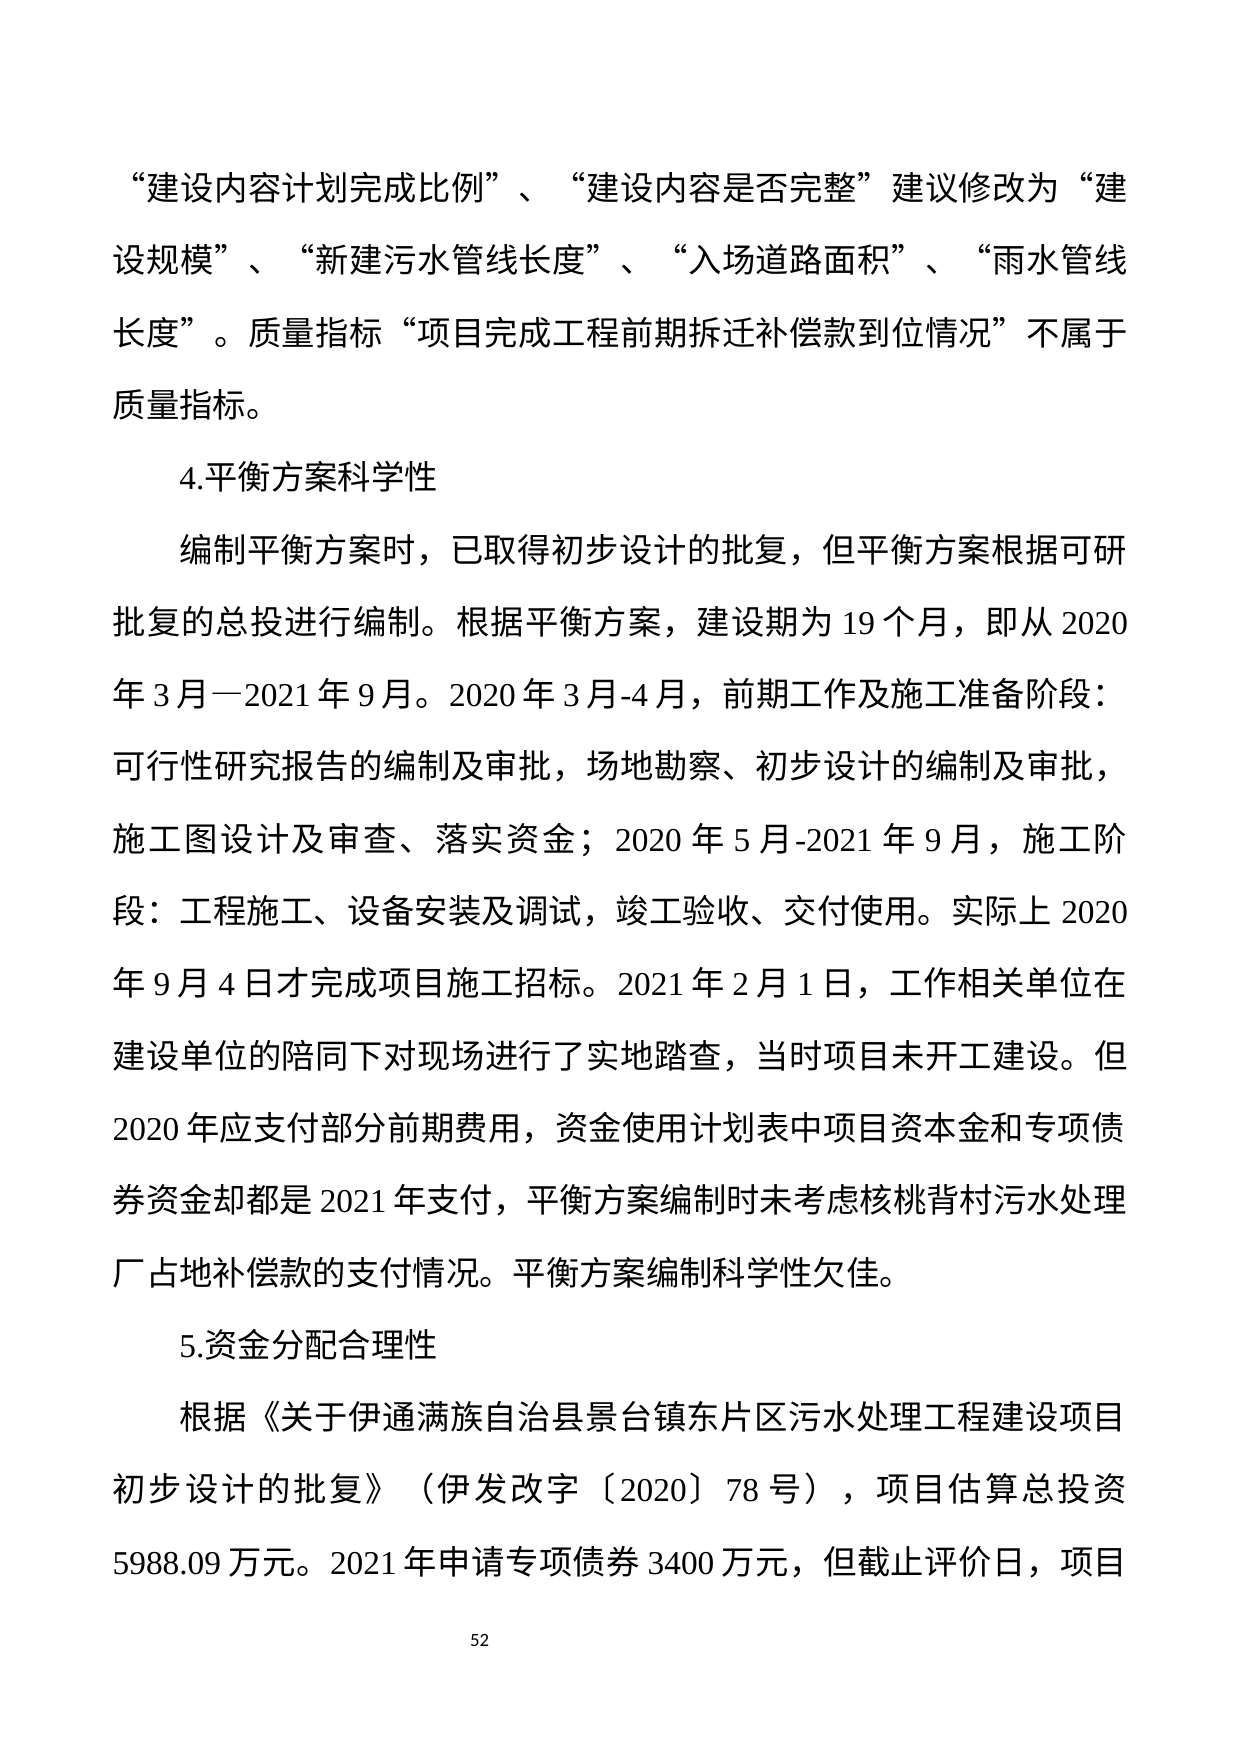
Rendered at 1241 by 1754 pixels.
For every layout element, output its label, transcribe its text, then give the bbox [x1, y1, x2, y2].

text 编制平衡方案时，已取得初步设计的批复，但平衡方案根据可研批复的总投进行编制。根据平衡方案，建设期为19个月，即从2020年3月—2021年9月。2020年3月-4月，前期工作及施工准备阶段：可行性研究报告的编制及审批，场地勘察、初步设计的编制及审批，施工图设计及审查、落实资金；2020年5月-2021年9月，施工阶段：工程施工、设备安装及调试，竣工验收、交付使用。实际上2020年9月4日才完成项目施工招标。2021年2月1日，工作相关单位在建设单位的陪同下对现场进行了实地踏查，当时项目未开工建设。但2020年应支付部分前期费用，资金使用计划表中项目资本金和专项债券资金却都是2021年支付，平衡方案编制时未考虑核桃背村污水处理厂占地补偿款的支付情况。平衡方案编制科学性欠佳。 [112, 523, 1128, 1294]
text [112, 1391, 1128, 1584]
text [112, 162, 1128, 427]
text 5.资金分配合理性 [112, 1319, 1128, 1367]
text 4.平衡方案科学性 [112, 451, 1128, 499]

**REQUEST:**
All of the material above should be output exactly, with the pictures left behind.

**EXERCISE OUTPUT:**
Rendered at 1241 by 1754 pixels.
For every layout element, output its label, transcribe its text, then give the bbox [x1, y1, x2, y2].

text 编制平衡方案时，已取得初步设计的批复，但平衡方案根据可研批复的总投进行编制。根据平衡方案，建设期为19个月，即从2020年3月—2021年9月。2020年3月-4月，前期工作及施工准备阶段：可行性研究报告的编制及审批，场地勘察、初步设计的编制及审批，施工图设计及审查、落实资金；2020年5月-2021年9月，施工阶段：工程施工、设备安装及调试，竣工验收、交付使用。实际上2020年9月4日才完成项目施工招标。2021年2月1日，工作相关单位在建设单位的陪同下对现场进行了实地踏查，当时项目未开工建设。但2020年应支付部分前期费用，资金使用计划表中项目资本金和专项债券资金却都是2021年支付，平衡方案编制时未考虑核桃背村污水处理厂占地补偿款的支付情况。平衡方案编制科学性欠佳。 [112, 523, 1128, 1294]
text [112, 1391, 1128, 1584]
text [112, 162, 1128, 427]
text 5.资金分配合理性 [112, 1319, 1128, 1367]
text 4.平衡方案科学性 [112, 451, 1128, 499]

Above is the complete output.